En un movimiento que consolida el giro drástico de las relaciones internacionales en el Caribe, el Gobierno encargado de Venezuela anunció este lunes la designación del excanciller Félix Plasencia como su nuevo representante diplomático ante los Estados Unidos. El nombramiento marca el fin de siete años de ruptura y el inicio de una era de «revisión exhaustiva» entre ambas naciones.
Un diplomático de «alto calibre» para una misión compleja
Plasencia no es un desconocido en los círculos de poder. Con una trayectoria que incluye haber sido canciller, embajador en China y Colombia, y secretario general de la ALBA, su perfil sugiere que Caracas busca una negociación de alto nivel.
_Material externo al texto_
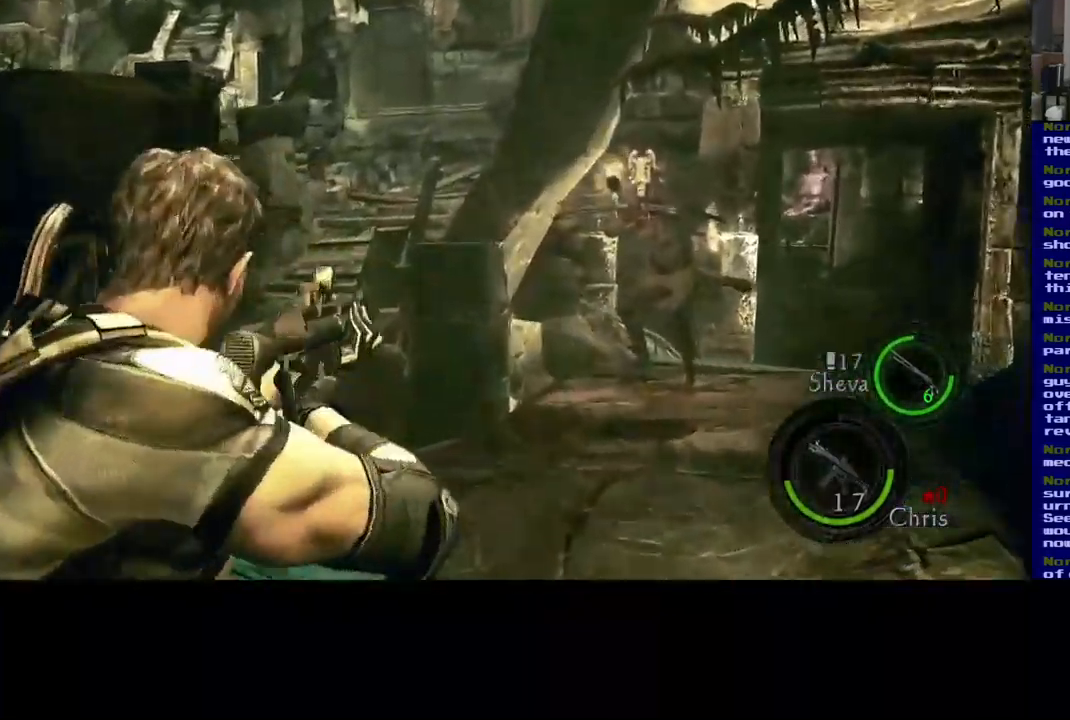
{"buttons": [], "left_stick": "center", "right_stick": "left", "events": [[233, "left_stick", "center"], [400, "right_stick", "up"], [500, "right_stick", "left"]]}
Según el ministro de Comunicación, Miguel Ángel Pérez Pirela, Plasencia viajará «muy pronto» a suelo estadounidense para liderar la delegación venezolana.
El factor Marco Rubio: Las tres fases de EE. UU.
Mientras Caracas nombra a su emisario, la nueva encargada de negocios de EE. UU. en Venezuela, Laura Dogu, ya se encuentra en la capital venezolana. Tras una reunión con Delcy Rodríguez, Dogu fue enfática en la hoja de ruta establecida por el Secretario de Estado, Marco Rubio:
Estabilización del país. Recuperación económica (clave para el sector petrolero). Reconciliación y transición política.
¿Qué pasará con Maduro?
El restablecimiento de estas misiones diplomáticas tiene un trasfondo urgente para el chavismo: el destino de Nicolás Maduro y Cilia Flores. El gobierno de Rodríguez ha calificado su situación como un «secuestro» por parte de Washington y busca que este proceso exploratorio sea la vía para abordar las consecuencias de su captura ocurrida el pasado 3 de enero.
Por su parte, el canciller venezolano Yván Gil aseguró que la meta es construir una «agenda productiva y de paz», dejando atrás los años de sanciones y confrontación directa para «enrumbar las relaciones por un camino de felicidad».